(Saved data entries)

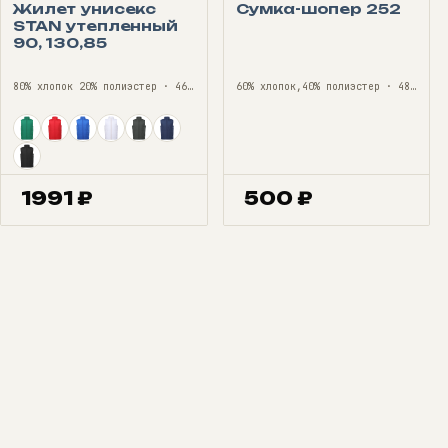
Жилет унисекс
Сумка-шопер 252
STAN утепленный
90, 130,85
80% хлопок 20% полиэстер · 46—56
60% хлопок,40% полиэстер · 48*35*12/ONE SIZE
1991
₽
500
₽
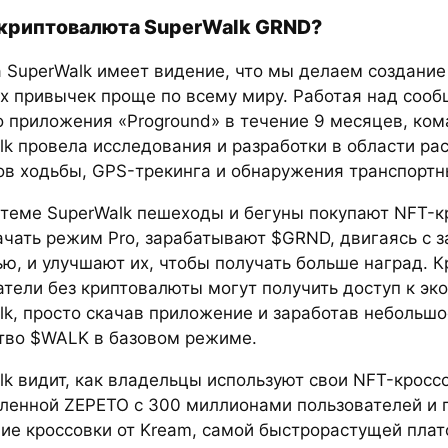
 криптовалюта SuperWalk GRND?
 SuperWalk имеет видение, что мы делаем создание
х привычек проще по всему миру. Работая над соо
о приложения «Proground» в течение 9 месяцев, ко
lk провела исследования и разработки в области ра
ов ходьбы, GPS-трекинга и обнаружения транспортн
стеме SuperWalk пешеходы и бегуны покупают NFT-к
ачать режим Pro, зарабатывают $GRND, двигаясь с 
ю, и улучшают их, чтобы получать больше наград. К
атели без криптовалюты могут получить доступ к эк
lk, просто скачав приложение и заработав небольшо
тво $WALK в базовом режиме.
lk видит, как владельцы используют свои NFT-кросс
ленной ZEPETO с 300 миллионами пользователей и 
ие кроссовки от Kream, самой быстрорастущей пла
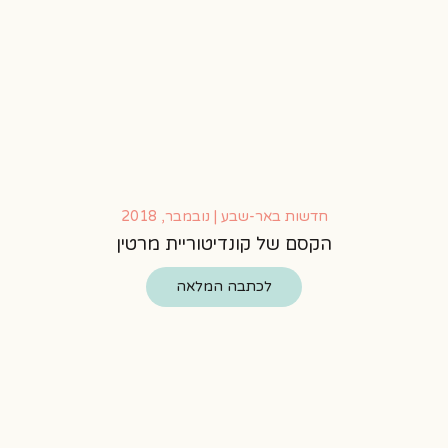
חדשות באר-שבע | נובמבר, 2018
הקסם של קונדיטוריית מרטין
לכתבה המלאה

= What to produce =
Take the entries above and copy out all lines with the string "хлопок".

= Output of the task =
80% хлопок 20% полиэстер · 46—56
60% хлопок,40% полиэстер · 48*35*12/ONE SIZE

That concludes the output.